1 DE ENERO: SANTA MARÍA (Lc 2, 16-21)
Para que el misterio divino pueda ser reconocido como tal, y no sea el simple ejercicio de un poder sobrehumano e imponente, es preciso que se haga presente y realidad con la complicidad humana, la de María y su “Sí”; y, además, en el silencio y en el anonimato. Eso es lo que celebramos, y lo celebramos solemnemente, en ella: la complicidad con Dios y el silencio ante los hombres, la fe profunda y la humildad completa.
Complicidad con Dios significa, según María, una sola cosa: saber estar siempre e incondicionalmente disponible y dispuesta para Él. Tan siempre e incondicionalmente, que se le ha convertido en la única forma de saber vivir, de poder vivir, de querer vivir. Vivir para olvidarse de ella misma y dejarse manejar por Dios con completa libertad por ambas partes; siempre a la espera, una espera ilusionada, apasionada y activa, cuyas consecuencias son una sencillez a menudo (casi siempre) infravalorada por los demás, o tomada por pusilanimidad y timidez; considerada así como falta de ambición y de aspiraciones, como conformismo fácil o pasividad.

Material aportado:
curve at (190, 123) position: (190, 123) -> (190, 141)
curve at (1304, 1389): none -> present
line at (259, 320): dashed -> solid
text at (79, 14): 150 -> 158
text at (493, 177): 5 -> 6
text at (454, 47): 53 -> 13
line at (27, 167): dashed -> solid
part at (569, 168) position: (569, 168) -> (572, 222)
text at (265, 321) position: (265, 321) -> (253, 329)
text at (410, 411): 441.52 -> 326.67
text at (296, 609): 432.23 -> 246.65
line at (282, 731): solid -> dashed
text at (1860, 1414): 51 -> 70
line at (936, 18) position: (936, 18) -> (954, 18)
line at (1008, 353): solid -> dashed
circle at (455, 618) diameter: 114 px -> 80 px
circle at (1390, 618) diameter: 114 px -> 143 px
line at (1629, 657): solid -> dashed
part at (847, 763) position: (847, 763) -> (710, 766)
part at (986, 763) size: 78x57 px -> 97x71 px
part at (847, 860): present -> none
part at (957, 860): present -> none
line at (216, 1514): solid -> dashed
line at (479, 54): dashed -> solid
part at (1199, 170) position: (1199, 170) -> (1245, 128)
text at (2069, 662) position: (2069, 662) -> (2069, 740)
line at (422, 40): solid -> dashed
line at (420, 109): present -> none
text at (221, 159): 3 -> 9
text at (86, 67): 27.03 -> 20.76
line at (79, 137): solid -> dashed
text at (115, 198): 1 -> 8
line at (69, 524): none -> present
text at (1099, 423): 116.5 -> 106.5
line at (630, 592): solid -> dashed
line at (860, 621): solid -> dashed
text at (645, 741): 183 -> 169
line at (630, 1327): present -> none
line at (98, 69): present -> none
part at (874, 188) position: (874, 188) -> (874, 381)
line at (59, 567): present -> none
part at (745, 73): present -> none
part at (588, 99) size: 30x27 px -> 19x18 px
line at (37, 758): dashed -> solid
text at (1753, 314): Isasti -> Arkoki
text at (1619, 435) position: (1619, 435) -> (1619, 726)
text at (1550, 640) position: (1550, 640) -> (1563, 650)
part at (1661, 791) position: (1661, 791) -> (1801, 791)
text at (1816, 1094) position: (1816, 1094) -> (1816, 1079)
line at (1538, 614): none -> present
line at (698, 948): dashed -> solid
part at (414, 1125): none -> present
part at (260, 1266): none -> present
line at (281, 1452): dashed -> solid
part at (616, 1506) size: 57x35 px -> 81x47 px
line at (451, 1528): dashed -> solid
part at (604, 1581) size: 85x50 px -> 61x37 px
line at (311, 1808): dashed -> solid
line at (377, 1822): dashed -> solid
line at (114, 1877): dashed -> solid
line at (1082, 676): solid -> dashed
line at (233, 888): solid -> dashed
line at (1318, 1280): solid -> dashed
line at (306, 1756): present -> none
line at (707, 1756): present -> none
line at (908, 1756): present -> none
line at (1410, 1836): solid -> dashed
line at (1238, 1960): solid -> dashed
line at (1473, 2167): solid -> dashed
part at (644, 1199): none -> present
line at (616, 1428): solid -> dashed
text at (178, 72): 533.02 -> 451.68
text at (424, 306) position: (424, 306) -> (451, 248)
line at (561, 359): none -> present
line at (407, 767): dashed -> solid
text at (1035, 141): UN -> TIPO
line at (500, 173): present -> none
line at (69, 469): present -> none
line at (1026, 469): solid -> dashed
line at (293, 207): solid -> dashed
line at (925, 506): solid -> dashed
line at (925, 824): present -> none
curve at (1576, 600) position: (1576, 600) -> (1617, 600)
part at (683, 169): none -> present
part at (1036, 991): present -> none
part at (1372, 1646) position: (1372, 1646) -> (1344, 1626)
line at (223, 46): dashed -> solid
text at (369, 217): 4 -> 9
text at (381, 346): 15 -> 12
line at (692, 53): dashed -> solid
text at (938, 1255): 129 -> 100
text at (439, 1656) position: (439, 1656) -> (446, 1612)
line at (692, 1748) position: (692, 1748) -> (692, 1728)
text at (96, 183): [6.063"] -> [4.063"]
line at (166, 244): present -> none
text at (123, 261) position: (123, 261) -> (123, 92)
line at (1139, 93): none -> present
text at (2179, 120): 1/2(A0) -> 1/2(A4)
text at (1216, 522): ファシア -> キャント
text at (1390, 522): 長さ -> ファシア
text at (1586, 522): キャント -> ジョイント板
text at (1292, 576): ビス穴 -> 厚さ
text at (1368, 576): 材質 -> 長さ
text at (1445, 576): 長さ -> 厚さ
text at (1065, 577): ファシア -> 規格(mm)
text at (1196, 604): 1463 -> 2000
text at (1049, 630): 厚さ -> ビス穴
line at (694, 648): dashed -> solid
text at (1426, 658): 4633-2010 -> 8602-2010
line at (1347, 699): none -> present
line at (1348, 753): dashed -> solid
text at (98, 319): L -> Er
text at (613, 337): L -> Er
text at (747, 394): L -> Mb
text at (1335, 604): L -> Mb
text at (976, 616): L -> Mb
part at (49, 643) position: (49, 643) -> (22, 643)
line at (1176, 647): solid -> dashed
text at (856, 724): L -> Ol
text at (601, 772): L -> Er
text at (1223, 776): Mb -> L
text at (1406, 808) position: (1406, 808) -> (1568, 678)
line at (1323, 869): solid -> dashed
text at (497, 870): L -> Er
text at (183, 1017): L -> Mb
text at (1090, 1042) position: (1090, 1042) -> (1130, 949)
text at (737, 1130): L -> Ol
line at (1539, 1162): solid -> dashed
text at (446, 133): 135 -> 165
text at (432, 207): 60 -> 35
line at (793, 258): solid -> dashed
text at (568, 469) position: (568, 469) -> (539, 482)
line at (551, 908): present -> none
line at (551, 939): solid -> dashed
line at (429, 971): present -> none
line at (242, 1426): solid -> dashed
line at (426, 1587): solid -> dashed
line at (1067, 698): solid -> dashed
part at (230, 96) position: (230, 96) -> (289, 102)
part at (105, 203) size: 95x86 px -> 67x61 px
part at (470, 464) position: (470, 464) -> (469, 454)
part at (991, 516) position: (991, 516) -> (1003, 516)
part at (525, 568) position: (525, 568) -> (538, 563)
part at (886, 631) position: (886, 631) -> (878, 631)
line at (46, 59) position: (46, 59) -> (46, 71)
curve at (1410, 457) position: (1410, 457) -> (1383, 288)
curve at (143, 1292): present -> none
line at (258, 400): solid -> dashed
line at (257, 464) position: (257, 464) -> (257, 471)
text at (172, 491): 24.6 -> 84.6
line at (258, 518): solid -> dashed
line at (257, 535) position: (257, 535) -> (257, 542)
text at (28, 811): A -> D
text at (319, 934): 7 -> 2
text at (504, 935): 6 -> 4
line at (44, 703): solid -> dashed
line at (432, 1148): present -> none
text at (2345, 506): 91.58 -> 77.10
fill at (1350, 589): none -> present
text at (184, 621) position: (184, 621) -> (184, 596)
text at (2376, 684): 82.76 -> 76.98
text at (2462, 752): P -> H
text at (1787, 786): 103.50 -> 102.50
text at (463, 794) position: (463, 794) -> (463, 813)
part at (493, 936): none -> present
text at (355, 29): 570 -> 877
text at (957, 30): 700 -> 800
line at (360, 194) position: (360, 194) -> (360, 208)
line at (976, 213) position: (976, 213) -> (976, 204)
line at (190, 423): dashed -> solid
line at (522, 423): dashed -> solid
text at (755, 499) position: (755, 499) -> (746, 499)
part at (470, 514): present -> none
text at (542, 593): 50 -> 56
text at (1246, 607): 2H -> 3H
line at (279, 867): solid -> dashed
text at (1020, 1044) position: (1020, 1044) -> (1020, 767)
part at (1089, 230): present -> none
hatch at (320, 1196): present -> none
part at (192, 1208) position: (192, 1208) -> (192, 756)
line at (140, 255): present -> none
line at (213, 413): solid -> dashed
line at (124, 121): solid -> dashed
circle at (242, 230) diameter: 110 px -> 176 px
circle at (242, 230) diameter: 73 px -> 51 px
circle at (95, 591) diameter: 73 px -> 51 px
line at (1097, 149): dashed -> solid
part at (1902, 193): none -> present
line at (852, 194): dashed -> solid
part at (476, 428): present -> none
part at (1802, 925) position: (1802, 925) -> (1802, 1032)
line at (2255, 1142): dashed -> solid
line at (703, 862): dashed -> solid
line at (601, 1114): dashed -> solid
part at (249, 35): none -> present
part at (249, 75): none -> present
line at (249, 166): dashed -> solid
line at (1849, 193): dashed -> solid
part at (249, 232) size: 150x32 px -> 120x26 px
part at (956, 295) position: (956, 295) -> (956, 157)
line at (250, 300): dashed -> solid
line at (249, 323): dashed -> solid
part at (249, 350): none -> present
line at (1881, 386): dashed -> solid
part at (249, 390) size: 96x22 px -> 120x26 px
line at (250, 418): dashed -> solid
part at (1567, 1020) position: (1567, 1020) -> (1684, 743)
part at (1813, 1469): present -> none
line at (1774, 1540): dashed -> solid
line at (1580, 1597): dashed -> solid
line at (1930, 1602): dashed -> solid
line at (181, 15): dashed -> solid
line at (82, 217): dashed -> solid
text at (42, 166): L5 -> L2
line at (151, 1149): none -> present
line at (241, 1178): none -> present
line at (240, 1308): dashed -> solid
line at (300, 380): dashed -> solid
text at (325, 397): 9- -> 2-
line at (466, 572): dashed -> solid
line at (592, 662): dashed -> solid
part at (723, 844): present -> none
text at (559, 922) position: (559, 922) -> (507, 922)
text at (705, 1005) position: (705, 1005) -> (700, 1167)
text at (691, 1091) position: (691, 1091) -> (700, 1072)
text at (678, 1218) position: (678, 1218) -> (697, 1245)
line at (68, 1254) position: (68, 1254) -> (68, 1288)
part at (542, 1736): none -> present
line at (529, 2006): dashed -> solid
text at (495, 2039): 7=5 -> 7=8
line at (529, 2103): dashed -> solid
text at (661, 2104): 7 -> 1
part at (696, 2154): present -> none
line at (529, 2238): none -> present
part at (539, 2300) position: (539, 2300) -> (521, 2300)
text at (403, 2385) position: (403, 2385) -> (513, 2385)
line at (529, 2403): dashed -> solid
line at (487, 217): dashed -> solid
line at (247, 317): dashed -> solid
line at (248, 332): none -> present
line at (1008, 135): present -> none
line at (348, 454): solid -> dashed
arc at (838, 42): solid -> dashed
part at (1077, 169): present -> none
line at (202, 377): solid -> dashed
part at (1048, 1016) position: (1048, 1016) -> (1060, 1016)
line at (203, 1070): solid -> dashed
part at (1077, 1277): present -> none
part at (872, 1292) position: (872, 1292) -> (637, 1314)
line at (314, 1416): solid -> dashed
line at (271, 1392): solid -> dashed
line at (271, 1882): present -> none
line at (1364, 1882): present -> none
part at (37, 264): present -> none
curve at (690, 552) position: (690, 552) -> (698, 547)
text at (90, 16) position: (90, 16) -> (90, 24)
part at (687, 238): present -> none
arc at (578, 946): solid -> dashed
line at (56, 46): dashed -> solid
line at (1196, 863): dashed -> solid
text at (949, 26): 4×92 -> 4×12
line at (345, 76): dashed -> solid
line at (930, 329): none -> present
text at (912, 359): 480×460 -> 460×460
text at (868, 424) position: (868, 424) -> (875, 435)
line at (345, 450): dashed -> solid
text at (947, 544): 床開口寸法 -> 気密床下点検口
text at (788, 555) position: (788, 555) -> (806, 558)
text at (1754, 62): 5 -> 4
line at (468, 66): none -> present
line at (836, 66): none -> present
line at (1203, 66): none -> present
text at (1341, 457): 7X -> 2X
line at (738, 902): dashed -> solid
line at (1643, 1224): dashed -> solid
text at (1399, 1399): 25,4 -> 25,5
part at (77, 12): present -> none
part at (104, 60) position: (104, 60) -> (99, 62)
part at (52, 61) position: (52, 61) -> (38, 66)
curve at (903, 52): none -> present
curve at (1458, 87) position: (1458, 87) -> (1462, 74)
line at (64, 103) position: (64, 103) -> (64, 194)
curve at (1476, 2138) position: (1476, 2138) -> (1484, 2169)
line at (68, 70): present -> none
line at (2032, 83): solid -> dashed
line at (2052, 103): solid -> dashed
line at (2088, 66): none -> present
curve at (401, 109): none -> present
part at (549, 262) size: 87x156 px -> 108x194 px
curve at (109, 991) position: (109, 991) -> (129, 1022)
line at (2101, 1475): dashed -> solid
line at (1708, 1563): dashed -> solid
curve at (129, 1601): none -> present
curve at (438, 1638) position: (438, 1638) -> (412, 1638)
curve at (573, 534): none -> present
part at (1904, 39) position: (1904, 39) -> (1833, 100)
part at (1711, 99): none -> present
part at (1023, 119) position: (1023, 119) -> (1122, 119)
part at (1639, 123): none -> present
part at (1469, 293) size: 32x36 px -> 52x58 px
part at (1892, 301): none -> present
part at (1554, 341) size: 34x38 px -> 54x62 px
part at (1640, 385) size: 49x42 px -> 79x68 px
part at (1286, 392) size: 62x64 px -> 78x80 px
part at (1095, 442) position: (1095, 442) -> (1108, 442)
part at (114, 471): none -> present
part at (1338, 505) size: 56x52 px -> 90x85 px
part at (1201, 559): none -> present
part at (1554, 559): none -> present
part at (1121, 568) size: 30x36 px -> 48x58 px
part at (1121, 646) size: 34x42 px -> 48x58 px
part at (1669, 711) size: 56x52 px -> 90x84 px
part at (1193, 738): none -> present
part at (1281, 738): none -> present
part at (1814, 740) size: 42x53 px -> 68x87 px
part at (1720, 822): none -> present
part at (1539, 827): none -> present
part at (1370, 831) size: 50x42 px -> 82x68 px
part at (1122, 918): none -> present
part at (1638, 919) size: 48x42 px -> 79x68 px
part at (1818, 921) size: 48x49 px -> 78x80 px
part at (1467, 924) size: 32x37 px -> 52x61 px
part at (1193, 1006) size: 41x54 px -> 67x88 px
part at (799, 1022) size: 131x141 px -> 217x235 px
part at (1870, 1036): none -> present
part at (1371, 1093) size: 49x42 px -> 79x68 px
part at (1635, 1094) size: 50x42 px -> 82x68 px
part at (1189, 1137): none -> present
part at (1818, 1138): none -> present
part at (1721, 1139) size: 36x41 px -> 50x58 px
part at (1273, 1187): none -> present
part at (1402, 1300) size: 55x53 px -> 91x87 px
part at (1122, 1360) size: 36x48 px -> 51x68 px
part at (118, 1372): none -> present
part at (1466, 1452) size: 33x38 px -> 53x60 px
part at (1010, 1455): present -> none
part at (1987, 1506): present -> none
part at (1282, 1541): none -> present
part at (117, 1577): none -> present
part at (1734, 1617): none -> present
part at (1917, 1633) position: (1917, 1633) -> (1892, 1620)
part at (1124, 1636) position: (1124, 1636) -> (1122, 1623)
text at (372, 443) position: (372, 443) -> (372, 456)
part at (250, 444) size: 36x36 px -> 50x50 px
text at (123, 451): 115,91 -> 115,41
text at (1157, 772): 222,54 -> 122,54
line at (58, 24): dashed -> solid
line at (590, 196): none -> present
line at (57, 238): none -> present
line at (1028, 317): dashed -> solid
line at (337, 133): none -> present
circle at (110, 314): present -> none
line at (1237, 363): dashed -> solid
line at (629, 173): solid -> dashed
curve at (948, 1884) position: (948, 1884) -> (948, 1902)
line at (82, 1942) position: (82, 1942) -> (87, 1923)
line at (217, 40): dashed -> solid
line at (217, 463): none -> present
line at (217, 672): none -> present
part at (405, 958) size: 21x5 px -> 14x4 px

Tus tareas:
1. Según el texto sobre la solemnidad de Santa María, ¿qué significa para María la complicidad con Dios?
2. Prosigue el texto sobre la solemnidad de Santa María a partir de su última oración.
El material no interviene en nada de esto.

Respuestas por tarea:
1. Significa saber estar siempre e incondicionalmente disponible y dispuesta para Él.

2.
Nada más lejos y engañoso: es una vida plena, de contrastes divinos: de profundidad insondable, de disponibilidad para futuras aventuras apasionantes presentidas; y, a la vez, de efervescencia desbordante y contagiosa. La forma de vivir María trasciende la realidad de lo cotidiano humano, instalándose e lo definitivo e incontrolable, en lo más eficaz y activo imaginable: lo que nos asemeja a Dios y nos asimila a Él, lo que nos colma de sentido convirtiéndose en motor único e imprescindible de nuestra vida y de nuestra identidad personal (sintiéndonos así, y sabiéndonos, divinizados por su espíritu creador y salvador), y en meta definitiva e inagotable, como única perspectiva y horizonte de futuro, del futuro eterno compartido con Dios.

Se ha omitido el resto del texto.